유미의 세포들 RR: Yumiui sepodeul MR: Yumiŭi sep'odŭl
- Genre: Comedy, Romance
- Author: Lee Dong-gun
- Publisher: Naver
- Original run: April 1, 2015 – November 13, 2020

= Yumi's Cells (webtoon) =

2015–2020 manhwa by Lee Dong-gun

Yumi's Cells is a South Korean manhwa series written and illustrated by Lee Dong-gun. This webtoon was released on internet portal Naver from April 1, 2015, to November 13, 2020, with a total 512 chapters.
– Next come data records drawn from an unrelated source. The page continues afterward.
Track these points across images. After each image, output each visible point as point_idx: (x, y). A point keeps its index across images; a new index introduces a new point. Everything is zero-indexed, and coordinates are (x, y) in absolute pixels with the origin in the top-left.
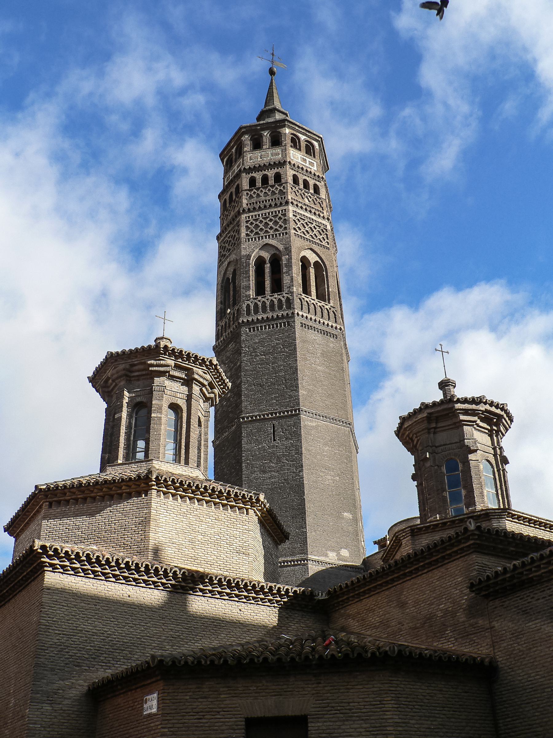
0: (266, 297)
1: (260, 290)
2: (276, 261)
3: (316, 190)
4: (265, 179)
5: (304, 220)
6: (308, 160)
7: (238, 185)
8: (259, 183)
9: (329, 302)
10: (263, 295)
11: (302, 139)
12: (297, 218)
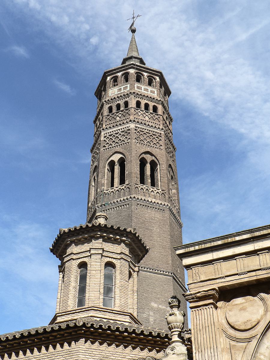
0: (113, 188)
2: (122, 162)
4: (118, 106)
7: (102, 113)
11: (146, 75)
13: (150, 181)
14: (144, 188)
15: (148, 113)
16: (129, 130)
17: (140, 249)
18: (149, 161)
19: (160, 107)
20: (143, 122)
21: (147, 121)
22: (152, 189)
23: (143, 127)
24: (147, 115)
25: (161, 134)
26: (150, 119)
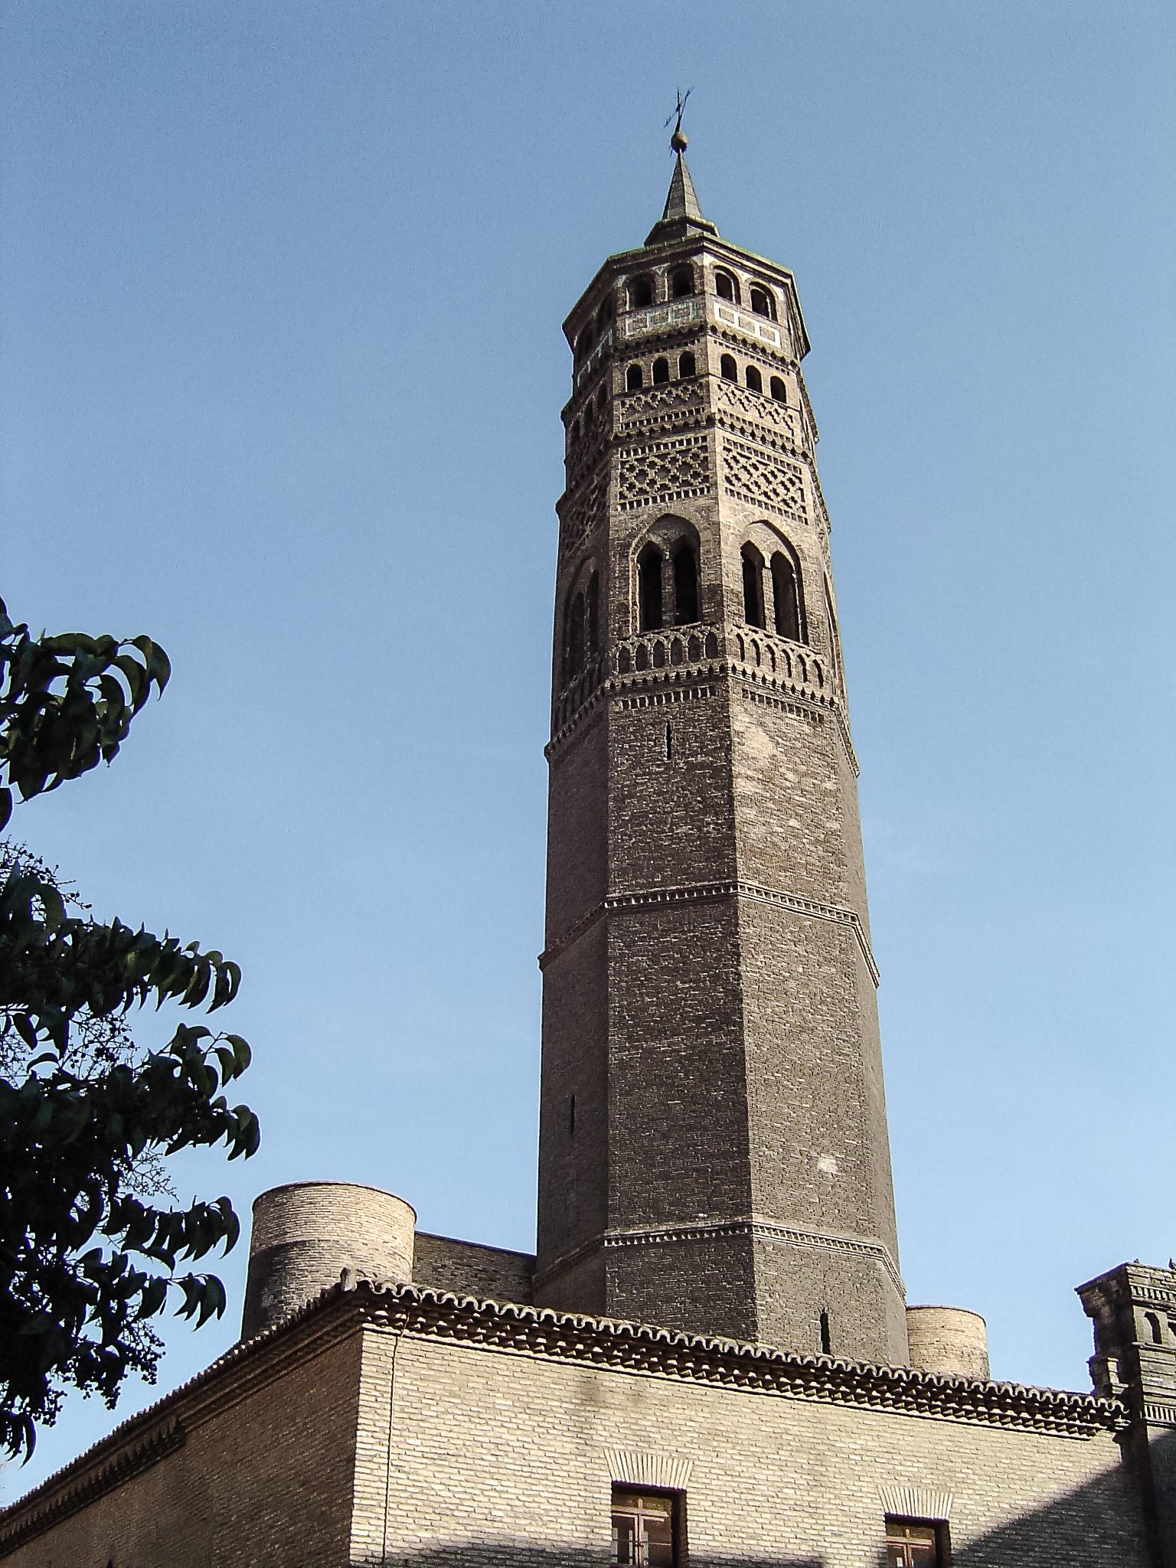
1: (652, 621)
3: (778, 390)
4: (661, 367)
5: (749, 458)
6: (757, 325)
8: (648, 379)
10: (657, 629)
11: (743, 280)
12: (731, 454)
19: (790, 381)
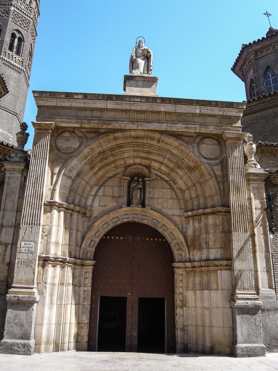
9: (21, 57)
13: (15, 50)
14: (10, 54)
15: (25, 3)
16: (9, 10)
17: (3, 89)
18: (17, 37)
20: (20, 9)
21: (23, 9)
22: (15, 56)
23: (19, 12)
24: (24, 5)
25: (30, 21)
26: (25, 8)
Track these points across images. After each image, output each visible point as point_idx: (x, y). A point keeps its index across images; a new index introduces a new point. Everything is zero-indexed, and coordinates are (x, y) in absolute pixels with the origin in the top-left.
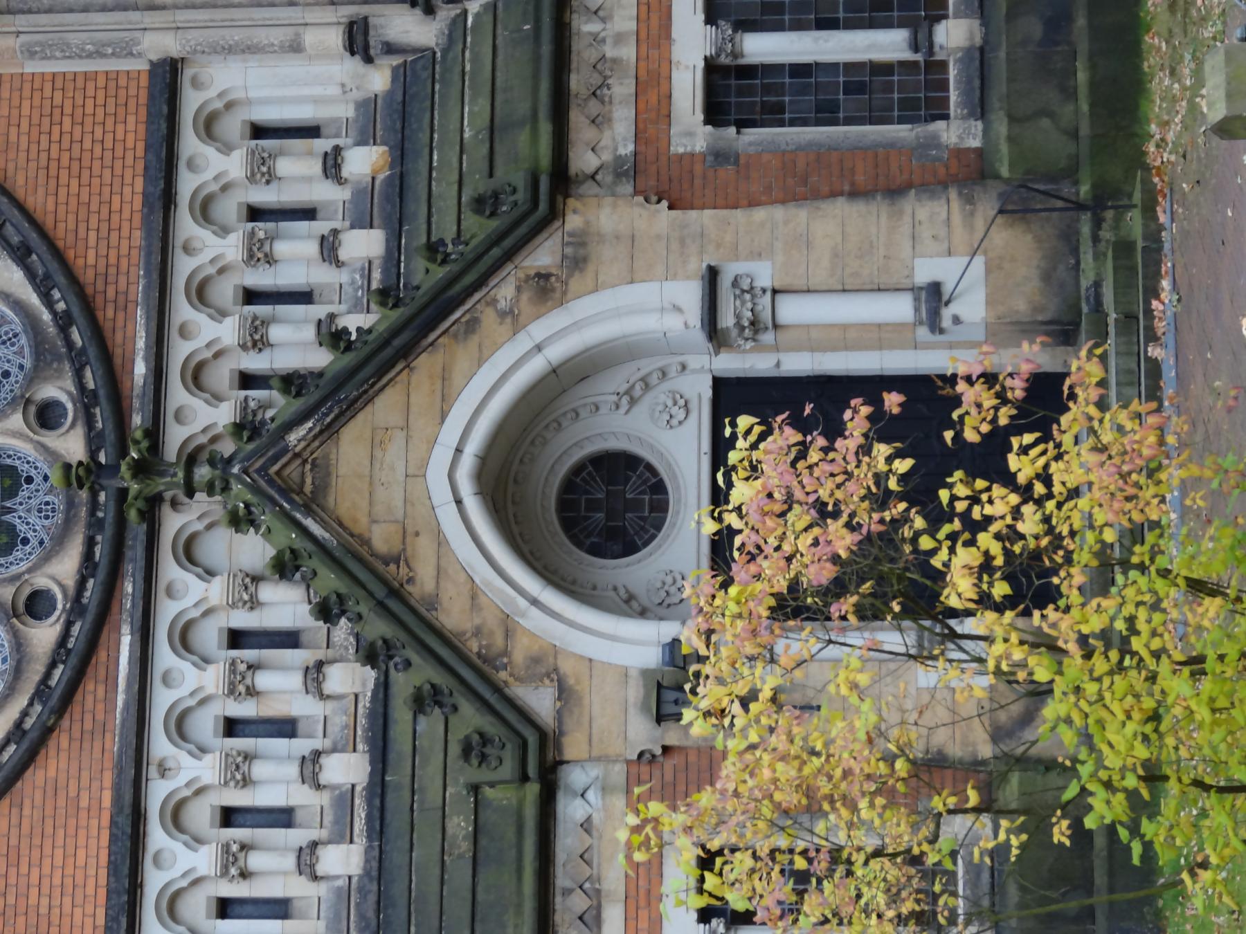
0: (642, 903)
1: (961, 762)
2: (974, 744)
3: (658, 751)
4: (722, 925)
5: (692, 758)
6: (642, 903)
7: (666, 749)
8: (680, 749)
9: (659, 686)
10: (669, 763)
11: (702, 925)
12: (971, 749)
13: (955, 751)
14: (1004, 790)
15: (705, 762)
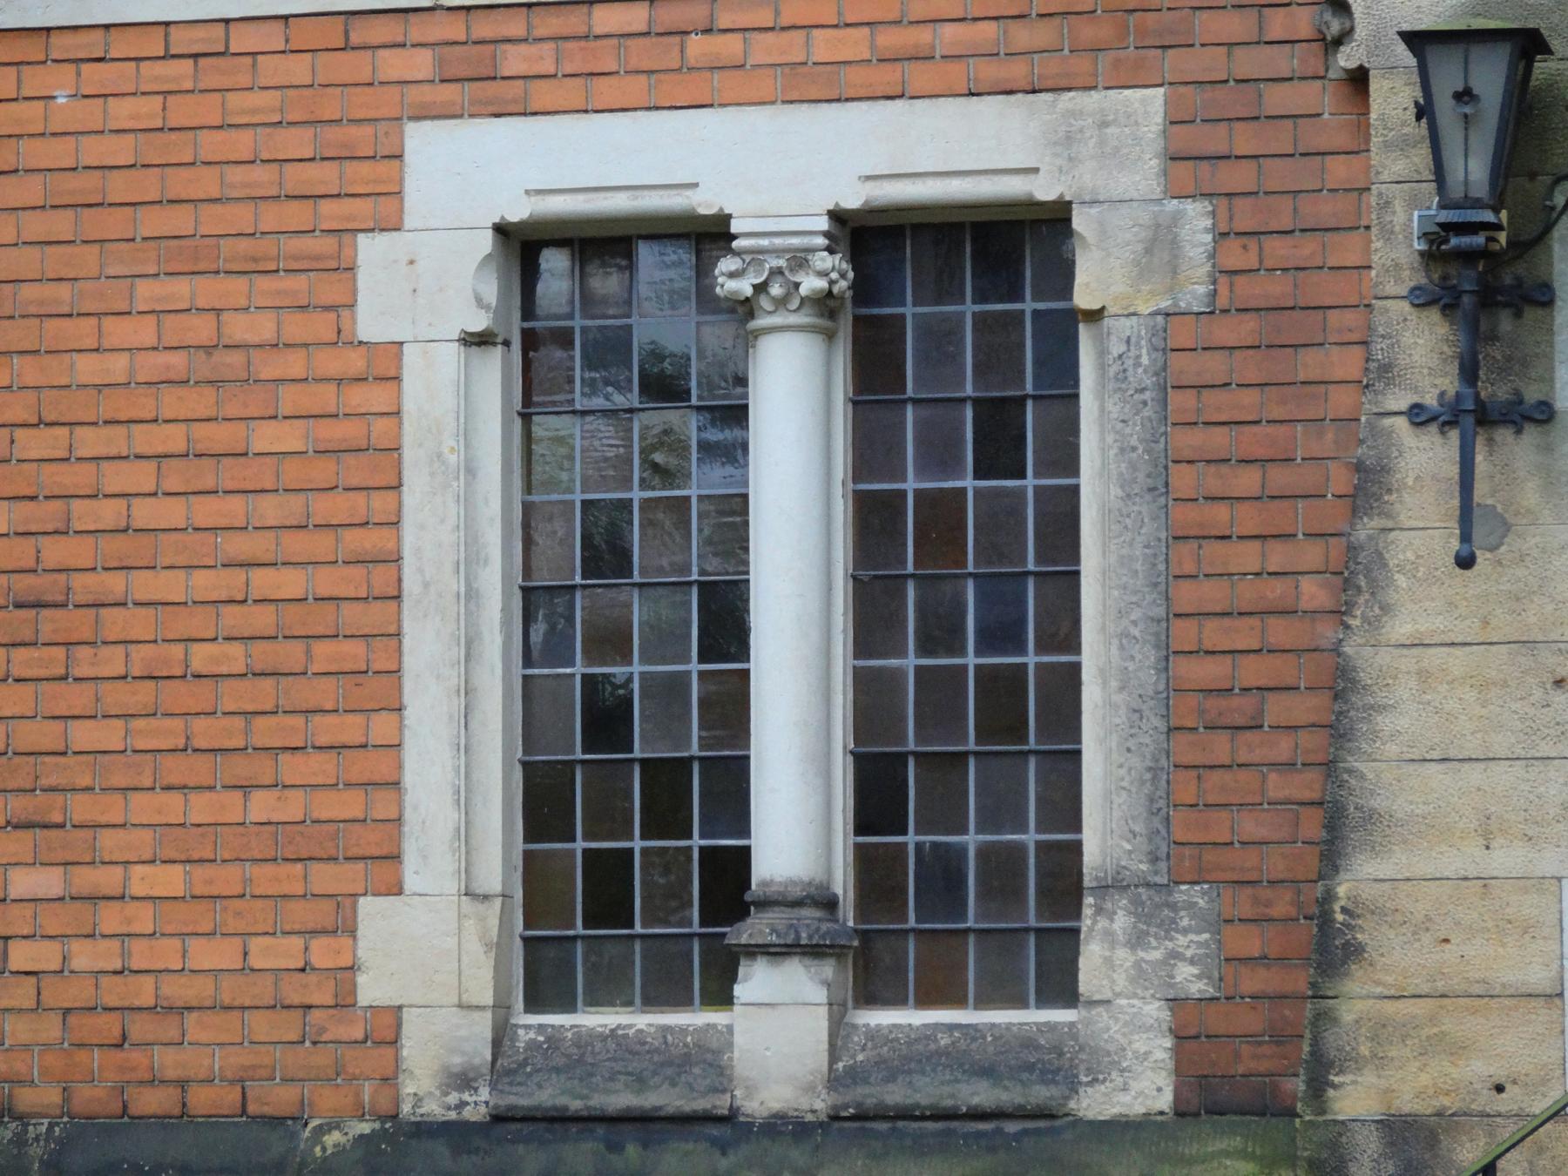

The story revolves around Kim Yumi, a 32-year-old office worker, and her brain cells, tiny blue-hooded cells that control her every mood, thought, and action.

==Adaptations==
===Video games===
- Yumi's Block Pang
- Yumi's Cells: My Dream House
- Yumi's Cells: The Game

===Web novel===
- Yumi's Cells at Naver Series

===Television series===

A live-action drama, titled Yumi's Cells, was released on September 17, 2021, in South Korea. On September 8, 2021, TVING announced that the drama had sold broadcast rights in more than 160 countries around the world, including Europe, North America, and Southeast Asia.

===Film===

The animated film titled Yumi's Cells: The Movie was released on April 3, 2024, in South Korea.

=== Musical ===
A musical titled Yumi's Cells will premiere in South Korea on June 30, 2026 at the CJ Towol Theatre in the Seoul Arts Centre. Produced by Sam Company and Studio N, it stars Tiffany Young and Kim Ye-won as Yumi, Jung Taek-woon and Jeong Jin-woon as the original 109 Cell, and Kim So-hyang and Yuria as Love Cell.